When carbon dioxide is captured from a carbon dioxide source, it is typically in liquid or dense phase form. The term dense phase carbon dioxide refers to carbon dioxide in either liquid form or supercritical form. When venting, the dense phase carbon dioxide is passed through a vent stack in order to gasify it and pass it into the atmosphere. This process may result in dry ice formation, which can be addressed by heating the portion of the vent stack in which dry ice collects.
A problem with existing venting of carbon dioxide is that the venting process can generate significant noise due to the rapid depressurization and expansion of carbon dioxide and air. Furthermore, on days without wind, cool gaseous carbon dioxide can accumulate at low spots since carbon dioxide is heavier than air. This is a known issue for which environmental regulations require that the concentration of carbon dioxide cannot exceed a threshold value. A further problem is that the formation of solid carbon dioxide (dry ice) as the carbon dioxide is vented can cause damage to equipment, or partially or completely block valves and other production equipment where the dry ice forms. Dry ice can also accumulate and its vaporization will form a longer term carbon dioxide source.

• **Listed records**:
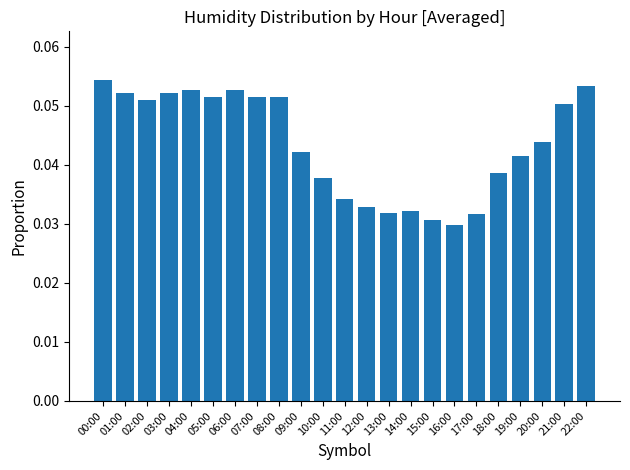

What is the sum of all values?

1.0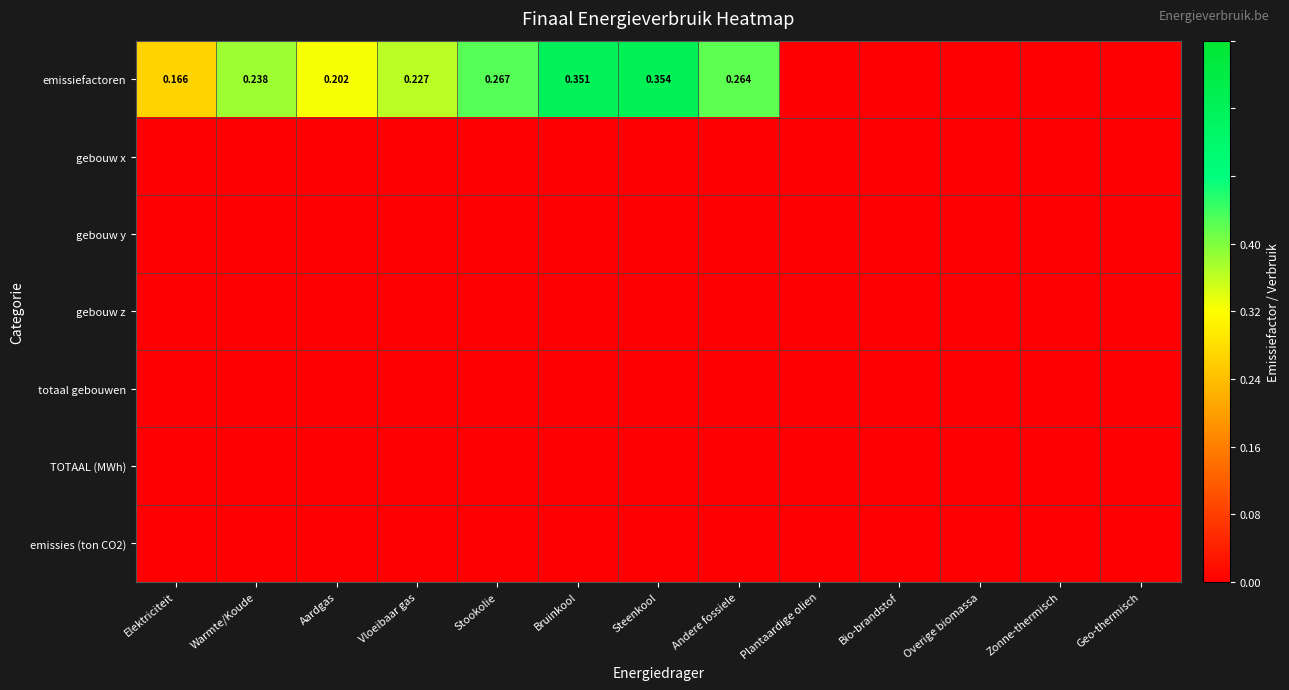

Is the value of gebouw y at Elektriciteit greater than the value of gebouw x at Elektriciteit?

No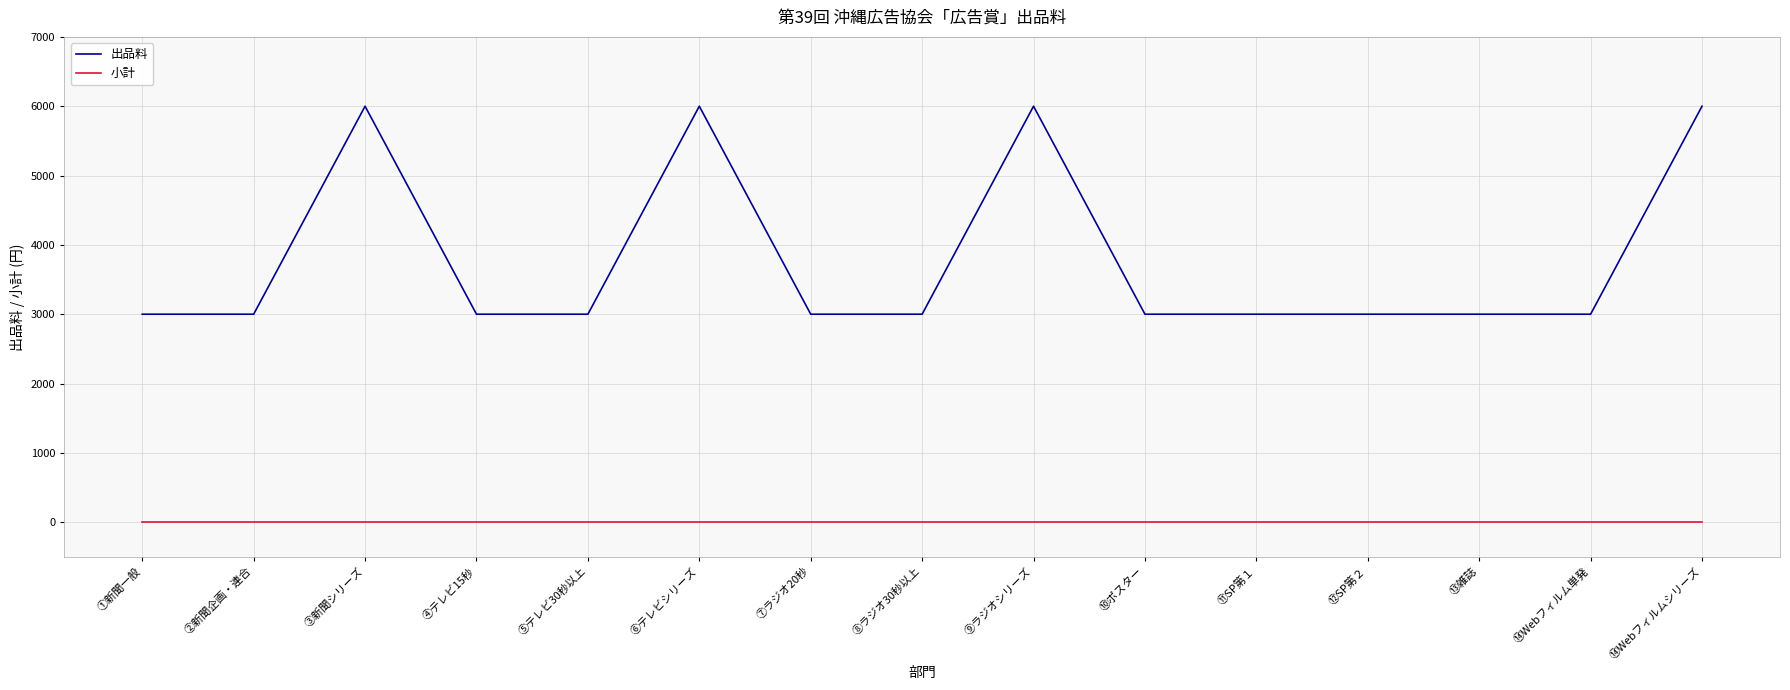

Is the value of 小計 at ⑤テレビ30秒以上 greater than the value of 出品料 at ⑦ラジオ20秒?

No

--

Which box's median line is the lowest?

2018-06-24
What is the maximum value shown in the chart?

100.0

• **Work to complete**:
1/ Rewrite the paragraph of the text on venting carbon dioxide that begins "A problem with existing venting" as a bulleted list, keeping its main facts.
2/ Answer these questions from the text on venting carbon dioxide, one per line:
(a) What two forms does the term "dense phase carbon dioxide" cover?
(b) How can dry ice formation in the vent stack be addressed?
(c) Why can cool gaseous carbon dioxide collect at low spots on days without wind?
The rows play no part in what follows.

• **Completed exercise**:
1/
- Venting can be very noisy because carbon dioxide and air rapidly depressurize and expand.
- On windless days, cool gaseous carbon dioxide can build up in low spots because it is heavier than air.
- Environmental regulations require that carbon dioxide concentration stay below a threshold value.
- Dry ice forming during venting can damage equipment or partly or fully block valves and other production equipment.
- Accumulated dry ice becomes a longer-term carbon dioxide source as it vaporizes.

2/
(a) Liquid form and supercritical form.
(b) By heating the portion of the vent stack where the dry ice collects.
(c) Because carbon dioxide is heavier than air.